Something I've taken to doing in movies is waiting for the credits to roll and listing down the names of the artists who took part in conceptualizing the film.  I take down production designers, art directors, concept artists, graphic artists, illustrators, storyboard artists.  Basically these are the names of people nobody else knows or recognizes but are integral parts of the creation of any movie.  I do this partly to recognize them for work but also to learn from them in case they have a blog hat I can visit.

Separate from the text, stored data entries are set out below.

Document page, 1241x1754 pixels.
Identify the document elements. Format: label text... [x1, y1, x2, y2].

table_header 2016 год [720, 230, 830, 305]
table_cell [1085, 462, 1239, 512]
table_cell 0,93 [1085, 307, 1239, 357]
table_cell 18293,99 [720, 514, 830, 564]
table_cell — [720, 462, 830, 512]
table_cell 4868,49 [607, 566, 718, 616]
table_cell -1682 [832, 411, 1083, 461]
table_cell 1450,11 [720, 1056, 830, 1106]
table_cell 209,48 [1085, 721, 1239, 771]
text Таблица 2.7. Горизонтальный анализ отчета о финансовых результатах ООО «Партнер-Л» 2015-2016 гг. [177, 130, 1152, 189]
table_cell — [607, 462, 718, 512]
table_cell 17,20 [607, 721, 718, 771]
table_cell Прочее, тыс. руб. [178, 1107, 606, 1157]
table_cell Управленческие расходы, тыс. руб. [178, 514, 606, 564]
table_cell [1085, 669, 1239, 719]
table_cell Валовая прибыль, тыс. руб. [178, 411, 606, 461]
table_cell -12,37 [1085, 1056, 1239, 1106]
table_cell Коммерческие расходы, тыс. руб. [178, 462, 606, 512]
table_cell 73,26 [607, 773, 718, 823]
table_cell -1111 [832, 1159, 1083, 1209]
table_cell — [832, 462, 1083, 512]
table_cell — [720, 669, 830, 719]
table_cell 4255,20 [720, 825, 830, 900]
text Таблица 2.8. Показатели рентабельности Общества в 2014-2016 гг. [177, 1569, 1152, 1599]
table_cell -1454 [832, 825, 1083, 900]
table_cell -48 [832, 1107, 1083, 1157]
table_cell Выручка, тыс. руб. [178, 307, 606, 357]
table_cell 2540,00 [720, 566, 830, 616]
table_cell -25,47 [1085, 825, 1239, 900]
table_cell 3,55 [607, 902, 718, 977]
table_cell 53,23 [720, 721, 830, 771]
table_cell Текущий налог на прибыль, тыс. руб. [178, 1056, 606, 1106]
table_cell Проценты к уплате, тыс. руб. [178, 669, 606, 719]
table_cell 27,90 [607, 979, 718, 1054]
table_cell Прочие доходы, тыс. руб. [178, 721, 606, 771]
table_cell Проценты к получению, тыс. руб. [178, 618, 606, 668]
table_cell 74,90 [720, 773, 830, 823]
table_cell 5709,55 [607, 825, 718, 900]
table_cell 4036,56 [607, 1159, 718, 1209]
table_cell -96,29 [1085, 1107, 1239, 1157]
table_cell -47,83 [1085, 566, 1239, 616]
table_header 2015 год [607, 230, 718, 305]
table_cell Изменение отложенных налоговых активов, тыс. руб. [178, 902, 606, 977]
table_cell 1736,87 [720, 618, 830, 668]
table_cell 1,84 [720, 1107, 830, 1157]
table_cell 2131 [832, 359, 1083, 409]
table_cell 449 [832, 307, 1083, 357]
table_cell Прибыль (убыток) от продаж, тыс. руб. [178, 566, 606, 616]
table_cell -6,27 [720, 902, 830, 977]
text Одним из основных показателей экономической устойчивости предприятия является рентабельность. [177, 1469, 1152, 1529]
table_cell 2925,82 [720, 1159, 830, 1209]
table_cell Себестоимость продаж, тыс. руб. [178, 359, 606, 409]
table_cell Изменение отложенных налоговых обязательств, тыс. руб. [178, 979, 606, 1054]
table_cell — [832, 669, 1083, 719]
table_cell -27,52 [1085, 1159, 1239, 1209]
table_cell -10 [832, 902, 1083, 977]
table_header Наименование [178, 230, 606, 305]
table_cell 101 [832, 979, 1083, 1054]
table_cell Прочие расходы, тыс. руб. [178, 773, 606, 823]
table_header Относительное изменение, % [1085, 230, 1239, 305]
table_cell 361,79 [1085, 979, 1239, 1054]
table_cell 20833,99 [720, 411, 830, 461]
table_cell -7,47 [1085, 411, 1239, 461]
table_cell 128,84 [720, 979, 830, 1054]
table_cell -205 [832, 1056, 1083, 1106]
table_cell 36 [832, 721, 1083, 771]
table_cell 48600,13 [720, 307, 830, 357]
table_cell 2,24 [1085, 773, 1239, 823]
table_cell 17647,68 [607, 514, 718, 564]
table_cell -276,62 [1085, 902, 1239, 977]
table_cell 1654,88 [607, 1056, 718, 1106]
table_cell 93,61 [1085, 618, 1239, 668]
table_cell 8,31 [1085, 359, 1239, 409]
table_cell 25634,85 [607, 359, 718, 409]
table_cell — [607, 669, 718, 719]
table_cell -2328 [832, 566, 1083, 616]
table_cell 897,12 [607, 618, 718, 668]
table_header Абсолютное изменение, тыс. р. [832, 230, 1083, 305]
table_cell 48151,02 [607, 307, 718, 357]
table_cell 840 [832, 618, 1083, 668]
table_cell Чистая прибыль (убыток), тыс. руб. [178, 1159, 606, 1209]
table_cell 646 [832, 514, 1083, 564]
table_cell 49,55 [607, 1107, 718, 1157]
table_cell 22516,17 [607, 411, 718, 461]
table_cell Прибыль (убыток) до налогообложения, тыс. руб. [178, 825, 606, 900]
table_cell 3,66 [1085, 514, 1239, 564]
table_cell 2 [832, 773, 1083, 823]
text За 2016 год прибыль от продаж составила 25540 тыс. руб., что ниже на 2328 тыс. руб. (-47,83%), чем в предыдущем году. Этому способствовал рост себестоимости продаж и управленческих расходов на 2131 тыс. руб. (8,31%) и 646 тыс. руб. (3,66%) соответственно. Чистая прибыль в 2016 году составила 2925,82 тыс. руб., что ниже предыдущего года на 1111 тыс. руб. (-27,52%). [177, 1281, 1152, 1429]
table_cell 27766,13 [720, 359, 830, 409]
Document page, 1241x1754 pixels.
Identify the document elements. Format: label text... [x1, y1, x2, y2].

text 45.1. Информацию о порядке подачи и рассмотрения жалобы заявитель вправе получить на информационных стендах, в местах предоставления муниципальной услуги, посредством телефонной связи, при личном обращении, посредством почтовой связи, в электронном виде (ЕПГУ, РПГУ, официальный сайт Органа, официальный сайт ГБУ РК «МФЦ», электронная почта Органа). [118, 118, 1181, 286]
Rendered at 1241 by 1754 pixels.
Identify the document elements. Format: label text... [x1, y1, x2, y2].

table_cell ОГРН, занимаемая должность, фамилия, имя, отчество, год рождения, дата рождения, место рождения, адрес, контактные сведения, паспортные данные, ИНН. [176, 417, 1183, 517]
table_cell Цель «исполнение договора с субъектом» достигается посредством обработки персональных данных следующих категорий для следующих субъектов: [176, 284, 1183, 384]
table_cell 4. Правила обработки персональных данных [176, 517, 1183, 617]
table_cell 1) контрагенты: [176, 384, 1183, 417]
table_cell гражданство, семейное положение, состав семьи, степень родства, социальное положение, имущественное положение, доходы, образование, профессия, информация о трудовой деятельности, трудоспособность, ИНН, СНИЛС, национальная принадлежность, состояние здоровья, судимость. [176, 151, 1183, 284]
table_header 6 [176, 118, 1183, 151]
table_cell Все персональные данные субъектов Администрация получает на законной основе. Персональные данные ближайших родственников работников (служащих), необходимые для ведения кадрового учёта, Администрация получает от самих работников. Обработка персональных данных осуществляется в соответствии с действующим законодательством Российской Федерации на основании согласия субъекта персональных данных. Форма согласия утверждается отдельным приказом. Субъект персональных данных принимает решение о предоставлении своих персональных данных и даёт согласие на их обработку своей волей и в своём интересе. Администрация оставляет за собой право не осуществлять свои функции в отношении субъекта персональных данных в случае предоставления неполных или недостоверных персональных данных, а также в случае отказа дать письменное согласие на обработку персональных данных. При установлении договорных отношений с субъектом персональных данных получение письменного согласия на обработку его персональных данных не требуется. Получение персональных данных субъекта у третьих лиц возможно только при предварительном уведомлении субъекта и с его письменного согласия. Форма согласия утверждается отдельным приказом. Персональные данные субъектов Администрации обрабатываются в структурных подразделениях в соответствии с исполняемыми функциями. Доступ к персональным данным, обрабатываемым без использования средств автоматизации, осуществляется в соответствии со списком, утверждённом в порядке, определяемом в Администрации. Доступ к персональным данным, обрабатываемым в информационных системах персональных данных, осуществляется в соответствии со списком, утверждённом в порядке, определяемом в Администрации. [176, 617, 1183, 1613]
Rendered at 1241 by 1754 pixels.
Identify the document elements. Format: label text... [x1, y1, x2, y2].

For this movie, the blogs that I dug up were for David Allcock and Eva Kuntz (there's a joke there that I'm going to leave hanging).  Allcock is more my kind of guy, sort of an all around illustrator/concept/storyboard artist (it's his storyboard seen above), while Kuntz is rather adept at photomanipulation and photomontages.  I hope you enjoy poring over these blogs, and I'll try to update these as I watch movies in the coming year.

Friday, January 6, 2012

Starting 2012 with a Bang

When I started this blog my goal was to be an illustrator for a property like Warhammer, M:TG, or L5R and slowly move my way out of games.  There was a good 3 months last year where I had my nose to the grindstone, buying up art videos left and right and doing weekly Conceptart challenges.  It was thrilling, frustrating, rewarding, and humbling all at the same time.

But games just kept creeping back into my system.  I'm still working on the game Prison Architect with the fine folks over at Introversion, and I felt like the network I had built in the indie game world was just too substantial to put to waste.

So I finally decided to make a game.

After years of encouraging developers to make their own games (as IGDA Manila head) I'm finally taking the leap myself.  I pitched the idea a good friend of mine (who I feel jumped at the opportunity to work on something/anything aside from his startup company) and he surprised me with a build of the basic game on my birthday.  We plan on rolling something out by the end of month and then just seeing what happens next.

Not sure how much I want to reveal about the game right now, but take a gander at the first few graphics above and start drawing you own conclusions!